For the record, I voted for Corbyn first time round, then for Owen Smith, and finally for Starmer. In the latter two cases, I naively believed their pledges to continue with Corbyn’s main economic policies, but you can surely understand why non-Corbynite old style lefties like me (I’m 70 this year) feel let down, if not betrayed. I’ve now resigned from the Labour Party, but I will continue to vote for them.

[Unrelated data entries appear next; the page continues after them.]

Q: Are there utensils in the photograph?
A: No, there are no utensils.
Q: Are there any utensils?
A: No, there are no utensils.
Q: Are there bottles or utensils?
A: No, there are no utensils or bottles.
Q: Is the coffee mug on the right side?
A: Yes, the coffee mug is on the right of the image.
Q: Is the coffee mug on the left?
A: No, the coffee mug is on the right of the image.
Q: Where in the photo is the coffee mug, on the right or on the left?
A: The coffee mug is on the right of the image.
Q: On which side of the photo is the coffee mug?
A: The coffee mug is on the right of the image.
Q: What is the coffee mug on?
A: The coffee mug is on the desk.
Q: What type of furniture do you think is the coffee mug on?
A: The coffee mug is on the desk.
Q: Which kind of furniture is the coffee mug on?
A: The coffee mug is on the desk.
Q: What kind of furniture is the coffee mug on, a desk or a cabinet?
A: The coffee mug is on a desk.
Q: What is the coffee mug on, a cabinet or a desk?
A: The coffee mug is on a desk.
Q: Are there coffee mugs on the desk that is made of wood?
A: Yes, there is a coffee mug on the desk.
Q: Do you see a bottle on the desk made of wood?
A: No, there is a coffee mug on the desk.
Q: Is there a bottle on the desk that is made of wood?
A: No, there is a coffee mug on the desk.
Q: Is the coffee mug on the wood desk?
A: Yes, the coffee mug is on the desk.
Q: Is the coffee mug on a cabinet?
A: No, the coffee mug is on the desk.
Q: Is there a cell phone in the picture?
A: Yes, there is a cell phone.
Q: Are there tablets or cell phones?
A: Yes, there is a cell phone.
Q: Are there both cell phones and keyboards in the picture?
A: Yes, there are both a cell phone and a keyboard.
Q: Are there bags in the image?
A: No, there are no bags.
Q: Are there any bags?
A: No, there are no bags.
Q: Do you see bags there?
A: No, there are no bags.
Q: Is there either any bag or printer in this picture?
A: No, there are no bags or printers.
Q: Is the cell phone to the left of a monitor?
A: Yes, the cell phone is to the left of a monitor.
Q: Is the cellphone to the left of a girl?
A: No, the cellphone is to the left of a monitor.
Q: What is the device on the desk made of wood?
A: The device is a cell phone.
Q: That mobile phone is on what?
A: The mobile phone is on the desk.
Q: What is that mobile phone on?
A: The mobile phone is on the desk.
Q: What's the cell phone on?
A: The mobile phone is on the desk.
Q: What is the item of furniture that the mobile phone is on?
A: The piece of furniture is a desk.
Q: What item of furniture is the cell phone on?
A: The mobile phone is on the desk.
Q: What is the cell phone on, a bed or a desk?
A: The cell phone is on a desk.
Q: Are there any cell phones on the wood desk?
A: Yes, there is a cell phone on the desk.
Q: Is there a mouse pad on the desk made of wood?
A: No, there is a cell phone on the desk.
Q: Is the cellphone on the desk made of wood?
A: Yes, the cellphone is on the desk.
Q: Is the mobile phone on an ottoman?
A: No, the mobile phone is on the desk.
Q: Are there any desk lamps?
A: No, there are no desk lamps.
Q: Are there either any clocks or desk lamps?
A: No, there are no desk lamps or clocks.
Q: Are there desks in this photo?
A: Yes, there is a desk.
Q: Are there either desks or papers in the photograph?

You can feel how you want, of course. The votings the important part anyway. Corbyn was known to me well before 2015, mostly due to his disgraceful work with the Iranian propaganda channel Press TV, which is why I so staunchly opposed his leadership candidacy. There are two issues to it. One of them is that Labour is supposed to be an antiracist party - and that has to apply to all kinds of racism. We knew Corbyn was bad on this, and during his time as leader, antisemites were emboldened, to the point we even had things like a council candidate selected despite having shared Holocaust denial articles from American white supremacists, and Jews within the party were bullied relentlessly. The second issue is one you recognise - Corbyn was a useless leader. Few other people could have done so badly against Johnson in 2019. It wasn't just the perception that he was soft on antisemitism that caused that, though, it was things like being so soft on Russia after the Salisbury poisonings. I'm disabled - quite seriously so. My life is very, very precarious. So are those of my closest friends. We are exactly the kind of people that are in danger from a Tory government. We don't need a Labour government to feel good about ourselves, we need one as a matter of safety. One that's further left would be nice, but the key thing right now is winning, and that's something Corbyn was never going to do. On top of that, there was the referendum. Brexit is one of the biggest acts of national self-sabotage I've witnessed, isolating and impoverishing the country and empowering xenophobes. Though it was Labour policy to support remain, Corbyn barely campaigned**** and we all know why - he's a lifelong europhobe.
*
Labour policy, but not Corbyn's policy - he's always been a europhobe which is just one of the reasons he was such a bad pick for leadership with a referendum incoming
**
This is my position, for what it's worth, and I was a member of the NSS for a while, but allowed my membership to lapse due to nothing more than disorganisation on my part.
***
ideally not "anti-Semitism", for the record, "Semitism" isn't a reference to semitic linguistic or ethnic origin, but an accusation that Jewry had infiltrated German (Aryan) culture. This is also why the term doesn't refer to other traditional speakers of semitic languages - it was always a euphemism for hatred of Jews (Judenhasse)
****
This is particularly of note as one thing he can't be criticised over is how hard he campaigns on issues he cares about.